The distinction between authentication (does this token represent a valid user?) and authorization (can this user access this resource?) is where most teams blur the line first. Authentication belongs at the gateway. Authorization needs domain context that only the backend service has. The front desk checks your badge is real. Only the department head decides whether you’re allowed in the meeting.
The BFF Pattern: Aggregation Done Right
Different clients need different data shapes. Mobile needs compact responses with minimal payloads. Web needs rich data for complex UI rendering. Partners need stable contracts that don’t break when internal services change. One front desk, three different tours.
A dedicated BFF per client type aggregates and transforms independently. The mobile team updates their BFF without coordinating with web or gateway teams. If gateway changes need cross-team coordination, the gateway has swallowed too much. Microservice architectures were supposed to fix that.
| When BFF makes sense | When it’s overkill |
|---|---|
| Mobile and web need very different response shapes | All clients consume the same API shape |
| Client teams deploy on independent schedules | One team owns all clients and the backend |
| Partner integrations need stable, versioned contracts | Internal traffic only, no external consumers |
| Aggregation spans 3+ backend services per request | Each client calls one backend service directly |
The BFF adds 10-30ms of latency. Worth it when it kills over-fetching and cuts client-side processing. Not worth it when a single backend already returns exactly what the client needs. Don’t build a personal assistant for someone who only asks for directions.
Rate Limiting Design
Rate limit by IP for unauthenticated traffic (100 req/min), by API key for authenticated traffic (1,000-10,000 depending on tier). Return 429 with Retry-After, not 503. The status code difference matters because well-behaved clients retry on 429 with backoff but treat 503 as a service failure. The difference between “please wait” and “something’s broken.”
# Gateway rate limiting config
rate_limiting:
unauthenticated:
limit: 100
window: 60s
key: client_ip
response: 429 # with Retry-After header
authenticated:
tiers:
free: { limit: 1000, window: 60s, key: api_key }
pro: { limit: 5000, window: 60s, key: api_key }
unlimited: { limit: 10000, window: 60s, key: api_key }
Below 1% rate limited: set correctly. Above 5%: limits are too tight or traffic patterns shifted. Alert on sudden jumps. Connect to your observability stack so rate limit events line up with latency spikes. A surge in 429s that doesn’t match a traffic spike means your limits are wrong, not your users.

.....

▶ _Task item a_
Arrange the entries' lines as a numbered list, starting with the line that contains "got the coordinates of" and going on through the last line of the entries. Leave out blank lines.

.....

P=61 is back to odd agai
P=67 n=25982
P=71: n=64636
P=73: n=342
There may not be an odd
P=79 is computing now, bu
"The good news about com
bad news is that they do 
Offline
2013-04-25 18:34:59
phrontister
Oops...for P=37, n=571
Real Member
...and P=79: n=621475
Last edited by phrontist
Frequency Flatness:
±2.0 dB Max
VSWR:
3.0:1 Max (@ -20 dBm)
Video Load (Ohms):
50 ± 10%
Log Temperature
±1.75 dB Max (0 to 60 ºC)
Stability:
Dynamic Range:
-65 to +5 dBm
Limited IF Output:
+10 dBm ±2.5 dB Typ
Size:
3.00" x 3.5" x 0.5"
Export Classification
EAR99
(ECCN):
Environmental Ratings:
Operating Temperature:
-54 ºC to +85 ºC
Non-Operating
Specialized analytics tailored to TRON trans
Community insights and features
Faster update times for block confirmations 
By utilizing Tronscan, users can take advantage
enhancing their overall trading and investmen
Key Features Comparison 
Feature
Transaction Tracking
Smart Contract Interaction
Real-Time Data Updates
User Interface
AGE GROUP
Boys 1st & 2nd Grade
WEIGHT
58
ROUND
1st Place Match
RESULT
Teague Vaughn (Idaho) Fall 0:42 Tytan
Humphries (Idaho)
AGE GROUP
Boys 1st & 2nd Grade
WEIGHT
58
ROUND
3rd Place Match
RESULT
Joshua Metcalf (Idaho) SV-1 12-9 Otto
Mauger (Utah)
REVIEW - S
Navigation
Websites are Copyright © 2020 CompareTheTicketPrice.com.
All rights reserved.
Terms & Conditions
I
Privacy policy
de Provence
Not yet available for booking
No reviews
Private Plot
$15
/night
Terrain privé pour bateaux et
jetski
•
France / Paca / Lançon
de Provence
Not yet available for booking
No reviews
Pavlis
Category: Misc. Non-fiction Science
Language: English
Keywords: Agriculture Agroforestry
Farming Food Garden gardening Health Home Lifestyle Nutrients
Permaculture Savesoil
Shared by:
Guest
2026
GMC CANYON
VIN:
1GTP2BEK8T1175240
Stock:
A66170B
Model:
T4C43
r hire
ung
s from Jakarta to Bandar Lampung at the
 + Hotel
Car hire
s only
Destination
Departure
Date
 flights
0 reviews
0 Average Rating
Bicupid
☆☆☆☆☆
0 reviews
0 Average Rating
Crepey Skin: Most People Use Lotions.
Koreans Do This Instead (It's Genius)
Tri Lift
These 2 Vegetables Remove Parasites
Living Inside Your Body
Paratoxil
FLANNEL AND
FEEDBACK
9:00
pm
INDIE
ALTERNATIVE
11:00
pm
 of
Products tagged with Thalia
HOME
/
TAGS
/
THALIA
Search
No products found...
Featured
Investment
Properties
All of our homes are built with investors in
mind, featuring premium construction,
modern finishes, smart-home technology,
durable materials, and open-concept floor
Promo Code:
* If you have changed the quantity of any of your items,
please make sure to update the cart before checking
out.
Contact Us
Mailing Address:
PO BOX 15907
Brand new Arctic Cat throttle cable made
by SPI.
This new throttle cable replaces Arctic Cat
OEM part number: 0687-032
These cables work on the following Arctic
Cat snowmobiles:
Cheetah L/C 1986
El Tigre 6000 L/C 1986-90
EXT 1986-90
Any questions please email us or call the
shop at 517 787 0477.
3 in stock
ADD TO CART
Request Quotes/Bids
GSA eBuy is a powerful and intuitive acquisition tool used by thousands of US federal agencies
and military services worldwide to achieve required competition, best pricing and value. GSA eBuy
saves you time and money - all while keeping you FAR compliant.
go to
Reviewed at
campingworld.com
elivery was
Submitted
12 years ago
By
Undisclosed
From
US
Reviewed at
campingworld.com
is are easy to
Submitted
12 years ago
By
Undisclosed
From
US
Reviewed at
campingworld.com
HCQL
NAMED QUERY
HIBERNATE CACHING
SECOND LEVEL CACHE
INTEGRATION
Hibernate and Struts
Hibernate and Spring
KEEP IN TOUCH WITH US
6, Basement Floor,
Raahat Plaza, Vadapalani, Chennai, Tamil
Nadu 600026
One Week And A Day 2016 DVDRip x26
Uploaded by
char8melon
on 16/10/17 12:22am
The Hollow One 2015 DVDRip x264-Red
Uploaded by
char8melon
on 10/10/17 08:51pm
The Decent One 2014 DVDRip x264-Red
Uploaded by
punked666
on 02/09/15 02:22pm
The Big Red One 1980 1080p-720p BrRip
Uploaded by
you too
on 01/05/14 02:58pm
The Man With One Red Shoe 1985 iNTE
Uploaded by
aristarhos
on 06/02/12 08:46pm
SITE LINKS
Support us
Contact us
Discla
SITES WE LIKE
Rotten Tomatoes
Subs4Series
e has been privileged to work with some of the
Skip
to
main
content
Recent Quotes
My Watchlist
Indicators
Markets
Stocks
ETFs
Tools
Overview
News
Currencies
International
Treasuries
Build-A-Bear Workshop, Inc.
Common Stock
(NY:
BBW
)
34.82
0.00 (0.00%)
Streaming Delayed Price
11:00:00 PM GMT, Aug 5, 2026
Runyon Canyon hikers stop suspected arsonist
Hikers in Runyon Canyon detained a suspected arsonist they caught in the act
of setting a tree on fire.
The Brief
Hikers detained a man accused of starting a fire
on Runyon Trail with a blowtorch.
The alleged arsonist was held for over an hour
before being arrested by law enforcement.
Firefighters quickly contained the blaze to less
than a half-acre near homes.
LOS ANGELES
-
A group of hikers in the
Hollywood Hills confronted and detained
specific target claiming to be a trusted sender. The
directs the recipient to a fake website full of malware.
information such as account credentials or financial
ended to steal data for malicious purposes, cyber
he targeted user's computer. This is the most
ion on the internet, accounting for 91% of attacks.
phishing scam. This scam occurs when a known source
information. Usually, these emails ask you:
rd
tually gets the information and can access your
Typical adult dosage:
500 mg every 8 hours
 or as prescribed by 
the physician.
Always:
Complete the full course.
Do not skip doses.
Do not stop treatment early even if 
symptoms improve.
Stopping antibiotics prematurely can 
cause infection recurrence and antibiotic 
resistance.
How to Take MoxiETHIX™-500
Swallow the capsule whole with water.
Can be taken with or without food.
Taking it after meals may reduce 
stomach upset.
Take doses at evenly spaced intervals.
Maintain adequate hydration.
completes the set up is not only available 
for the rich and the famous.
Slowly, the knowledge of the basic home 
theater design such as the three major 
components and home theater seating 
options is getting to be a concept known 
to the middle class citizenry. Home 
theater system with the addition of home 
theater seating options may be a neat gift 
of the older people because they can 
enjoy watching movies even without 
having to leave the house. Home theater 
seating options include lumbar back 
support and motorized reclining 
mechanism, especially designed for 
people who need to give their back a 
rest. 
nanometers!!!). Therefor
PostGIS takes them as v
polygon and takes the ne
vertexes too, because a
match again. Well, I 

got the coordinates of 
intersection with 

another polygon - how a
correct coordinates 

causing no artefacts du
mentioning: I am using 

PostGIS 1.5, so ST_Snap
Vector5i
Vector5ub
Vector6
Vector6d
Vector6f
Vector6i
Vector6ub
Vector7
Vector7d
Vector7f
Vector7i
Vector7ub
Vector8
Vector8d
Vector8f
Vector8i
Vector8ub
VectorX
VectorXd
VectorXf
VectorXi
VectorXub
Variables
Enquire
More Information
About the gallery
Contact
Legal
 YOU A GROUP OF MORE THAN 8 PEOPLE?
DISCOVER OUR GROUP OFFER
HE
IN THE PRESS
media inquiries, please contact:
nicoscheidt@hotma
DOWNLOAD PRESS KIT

.....

▶ _Task item b_
Does the text on API gateways support each statement? (i) Authorization belongs at the gateway. (ii) A rate-limited client should get a 429 with Retry-After rather than a 503. (iii) A BFF adds 10-30ms of latency. Answer yes or no for each, and quote the words that decide it.

▶ _Exercise solution a_
1. got the coordinates of 
2. intersection with 
3. another polygon - how a
4. correct coordinates 
5. causing no artefacts du
6. mentioning: I am using 
7. PostGIS 1.5, so ST_Snap
8. Vector5i
9. Vector5ub
10. Vector6
11. Vector6d
12. Vector6f
13. Vector6i
14. Vector6ub
15. Vector7
16. Vector7d
17. Vector7f
18. Vector7i
19. Vector7ub
20. Vector8
21. Vector8d
22. Vector8f
23. Vector8i
24. Vector8ub
25. VectorX
26. VectorXd
27. VectorXf
28. VectorXi
29. VectorXub
30. Variables
31. Enquire
32. More Information
33. About the gallery
34. Contact
35. Legal
36.  YOU A GROUP OF MORE THAN 8 PEOPLE?
37. DISCOVER OUR GROUP OFFER
38. HE
39. IN THE PRESS
40. media inquiries, please contact:
41. nicoscheidt@hotma
42. DOWNLOAD PRESS KIT

▶ _Exercise solution b_
(i) No: "Authentication belongs at the gateway. Authorization needs domain context that only the backend service has."
(ii) Yes: "Return 429 with Retry-After, not 503."
(iii) Yes: "The BFF adds 10-30ms of latency."